→ **YOUR ASSIGNMENT**
Return every line of the entries below that contains the string "support". Matching is case-sensitive.

→ **Stored data entries**
========================================

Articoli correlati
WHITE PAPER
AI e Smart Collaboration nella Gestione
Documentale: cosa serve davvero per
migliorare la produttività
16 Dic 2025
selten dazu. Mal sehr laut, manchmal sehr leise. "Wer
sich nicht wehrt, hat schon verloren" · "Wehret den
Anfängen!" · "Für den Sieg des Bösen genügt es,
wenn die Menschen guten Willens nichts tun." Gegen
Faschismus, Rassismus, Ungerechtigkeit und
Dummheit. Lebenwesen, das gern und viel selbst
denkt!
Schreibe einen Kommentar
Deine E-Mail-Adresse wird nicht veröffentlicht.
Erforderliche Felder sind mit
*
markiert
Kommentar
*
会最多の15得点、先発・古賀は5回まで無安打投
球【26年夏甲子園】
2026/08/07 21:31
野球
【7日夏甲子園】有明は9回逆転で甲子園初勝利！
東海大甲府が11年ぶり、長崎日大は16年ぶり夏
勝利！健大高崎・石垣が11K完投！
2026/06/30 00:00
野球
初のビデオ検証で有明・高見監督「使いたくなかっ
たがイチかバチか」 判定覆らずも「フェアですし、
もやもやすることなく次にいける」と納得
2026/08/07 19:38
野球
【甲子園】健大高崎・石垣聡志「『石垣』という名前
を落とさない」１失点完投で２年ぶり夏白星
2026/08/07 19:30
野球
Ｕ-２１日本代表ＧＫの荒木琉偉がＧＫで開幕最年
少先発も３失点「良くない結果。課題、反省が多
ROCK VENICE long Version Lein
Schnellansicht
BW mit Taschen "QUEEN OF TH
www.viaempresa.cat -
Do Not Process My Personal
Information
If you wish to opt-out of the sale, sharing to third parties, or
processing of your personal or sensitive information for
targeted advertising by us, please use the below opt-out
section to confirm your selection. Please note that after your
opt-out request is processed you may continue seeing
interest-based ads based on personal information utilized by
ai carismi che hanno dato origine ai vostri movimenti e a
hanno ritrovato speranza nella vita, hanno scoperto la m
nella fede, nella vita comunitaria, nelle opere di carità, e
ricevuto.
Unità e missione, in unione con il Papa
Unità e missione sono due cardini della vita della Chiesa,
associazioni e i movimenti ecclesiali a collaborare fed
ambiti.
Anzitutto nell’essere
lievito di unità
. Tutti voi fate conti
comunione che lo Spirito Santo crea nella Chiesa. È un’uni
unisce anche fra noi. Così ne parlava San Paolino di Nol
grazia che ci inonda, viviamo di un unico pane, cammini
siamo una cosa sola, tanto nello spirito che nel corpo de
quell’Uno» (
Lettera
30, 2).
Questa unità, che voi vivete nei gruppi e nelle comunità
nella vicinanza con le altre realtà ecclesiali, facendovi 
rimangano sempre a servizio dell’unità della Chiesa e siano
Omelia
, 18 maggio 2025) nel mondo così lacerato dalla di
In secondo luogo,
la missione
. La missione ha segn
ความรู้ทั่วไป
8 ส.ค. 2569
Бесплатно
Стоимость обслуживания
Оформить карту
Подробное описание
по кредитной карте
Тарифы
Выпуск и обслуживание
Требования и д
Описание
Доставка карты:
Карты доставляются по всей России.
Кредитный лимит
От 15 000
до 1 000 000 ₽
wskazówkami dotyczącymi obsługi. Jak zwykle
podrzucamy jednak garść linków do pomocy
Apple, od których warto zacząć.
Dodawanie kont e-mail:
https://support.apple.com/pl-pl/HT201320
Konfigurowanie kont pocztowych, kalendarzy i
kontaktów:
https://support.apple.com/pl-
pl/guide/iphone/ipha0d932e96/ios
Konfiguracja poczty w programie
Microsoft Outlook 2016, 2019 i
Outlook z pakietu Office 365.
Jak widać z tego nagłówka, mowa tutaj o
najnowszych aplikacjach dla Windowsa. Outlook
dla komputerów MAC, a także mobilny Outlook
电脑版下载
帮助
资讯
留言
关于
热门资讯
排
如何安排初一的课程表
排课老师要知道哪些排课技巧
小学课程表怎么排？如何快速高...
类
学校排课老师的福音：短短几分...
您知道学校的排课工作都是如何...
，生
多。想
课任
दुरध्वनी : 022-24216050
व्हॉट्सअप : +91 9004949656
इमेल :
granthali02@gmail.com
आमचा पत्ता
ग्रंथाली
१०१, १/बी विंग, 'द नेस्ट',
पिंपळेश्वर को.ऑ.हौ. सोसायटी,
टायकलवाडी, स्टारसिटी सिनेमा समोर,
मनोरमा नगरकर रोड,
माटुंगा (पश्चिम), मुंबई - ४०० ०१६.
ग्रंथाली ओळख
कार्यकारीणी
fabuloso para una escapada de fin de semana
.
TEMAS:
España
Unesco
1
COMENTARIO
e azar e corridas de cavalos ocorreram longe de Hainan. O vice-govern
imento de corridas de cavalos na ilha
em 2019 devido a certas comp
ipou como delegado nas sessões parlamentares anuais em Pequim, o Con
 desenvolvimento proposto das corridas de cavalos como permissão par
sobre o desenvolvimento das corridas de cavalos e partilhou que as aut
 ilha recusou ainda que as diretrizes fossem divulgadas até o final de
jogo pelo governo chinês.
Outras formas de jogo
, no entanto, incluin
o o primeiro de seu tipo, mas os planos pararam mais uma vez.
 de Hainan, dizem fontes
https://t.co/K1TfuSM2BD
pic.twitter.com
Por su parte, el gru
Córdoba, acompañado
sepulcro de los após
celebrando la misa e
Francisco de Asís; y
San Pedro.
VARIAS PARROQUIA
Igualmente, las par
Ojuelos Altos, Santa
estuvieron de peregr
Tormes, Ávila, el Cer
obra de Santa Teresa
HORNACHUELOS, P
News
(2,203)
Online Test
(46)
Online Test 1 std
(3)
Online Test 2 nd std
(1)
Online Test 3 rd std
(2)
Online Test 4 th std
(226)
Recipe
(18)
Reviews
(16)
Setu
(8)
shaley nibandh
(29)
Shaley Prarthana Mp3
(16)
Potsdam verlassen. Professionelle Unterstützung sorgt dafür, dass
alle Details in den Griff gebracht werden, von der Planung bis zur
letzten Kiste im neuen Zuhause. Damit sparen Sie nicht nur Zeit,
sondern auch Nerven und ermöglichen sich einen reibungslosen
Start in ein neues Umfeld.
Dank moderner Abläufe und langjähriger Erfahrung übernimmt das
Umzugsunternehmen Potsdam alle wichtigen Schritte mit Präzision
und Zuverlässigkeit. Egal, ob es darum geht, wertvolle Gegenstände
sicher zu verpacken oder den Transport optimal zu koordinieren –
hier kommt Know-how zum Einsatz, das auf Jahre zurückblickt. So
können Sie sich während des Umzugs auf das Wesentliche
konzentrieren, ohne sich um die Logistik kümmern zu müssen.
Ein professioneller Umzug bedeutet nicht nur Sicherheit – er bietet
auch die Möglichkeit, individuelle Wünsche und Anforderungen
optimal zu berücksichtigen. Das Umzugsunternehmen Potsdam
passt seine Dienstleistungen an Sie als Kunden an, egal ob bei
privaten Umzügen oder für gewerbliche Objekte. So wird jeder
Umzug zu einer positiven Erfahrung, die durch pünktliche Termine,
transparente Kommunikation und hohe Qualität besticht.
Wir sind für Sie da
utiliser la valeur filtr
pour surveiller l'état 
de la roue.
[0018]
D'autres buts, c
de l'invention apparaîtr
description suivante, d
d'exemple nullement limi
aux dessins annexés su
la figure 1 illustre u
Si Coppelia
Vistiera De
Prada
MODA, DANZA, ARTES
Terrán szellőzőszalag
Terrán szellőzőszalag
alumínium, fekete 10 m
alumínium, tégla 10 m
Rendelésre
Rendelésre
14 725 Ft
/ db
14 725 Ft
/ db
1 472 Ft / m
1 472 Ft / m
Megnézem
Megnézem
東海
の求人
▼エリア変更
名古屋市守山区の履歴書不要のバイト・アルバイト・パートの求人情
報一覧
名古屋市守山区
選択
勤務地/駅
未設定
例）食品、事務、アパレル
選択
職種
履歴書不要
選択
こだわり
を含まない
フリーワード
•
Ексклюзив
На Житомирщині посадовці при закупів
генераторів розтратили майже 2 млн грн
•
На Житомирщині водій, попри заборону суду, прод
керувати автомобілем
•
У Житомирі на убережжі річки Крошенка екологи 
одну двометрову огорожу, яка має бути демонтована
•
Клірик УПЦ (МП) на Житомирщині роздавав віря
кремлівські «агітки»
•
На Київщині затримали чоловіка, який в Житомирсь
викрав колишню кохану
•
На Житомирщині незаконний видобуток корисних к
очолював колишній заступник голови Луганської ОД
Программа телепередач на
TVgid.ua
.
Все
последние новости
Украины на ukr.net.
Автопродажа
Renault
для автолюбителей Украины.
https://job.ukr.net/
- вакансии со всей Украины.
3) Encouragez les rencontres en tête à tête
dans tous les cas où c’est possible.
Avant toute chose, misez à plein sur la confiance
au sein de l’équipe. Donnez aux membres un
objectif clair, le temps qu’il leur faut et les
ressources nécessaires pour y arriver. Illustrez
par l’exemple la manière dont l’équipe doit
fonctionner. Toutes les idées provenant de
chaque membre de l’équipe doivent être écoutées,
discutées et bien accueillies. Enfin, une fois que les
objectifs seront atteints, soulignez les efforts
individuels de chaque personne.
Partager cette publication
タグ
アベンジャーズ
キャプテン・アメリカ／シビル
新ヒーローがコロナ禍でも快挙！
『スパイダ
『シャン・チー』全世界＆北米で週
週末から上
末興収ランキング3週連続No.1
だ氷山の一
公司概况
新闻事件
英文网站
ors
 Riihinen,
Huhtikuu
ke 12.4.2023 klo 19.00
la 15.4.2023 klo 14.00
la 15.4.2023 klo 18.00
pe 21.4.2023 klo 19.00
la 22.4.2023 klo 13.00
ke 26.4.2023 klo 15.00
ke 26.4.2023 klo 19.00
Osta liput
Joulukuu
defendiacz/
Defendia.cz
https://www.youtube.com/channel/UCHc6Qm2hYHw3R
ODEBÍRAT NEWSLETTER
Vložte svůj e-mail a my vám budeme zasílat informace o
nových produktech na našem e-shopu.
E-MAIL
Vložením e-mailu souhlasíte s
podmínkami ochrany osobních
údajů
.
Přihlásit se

========================================

→ **SOLUTION FOR THIS PROBLEM**
https://support.apple.com/pl-pl/HT201320
https://support.apple.com/pl-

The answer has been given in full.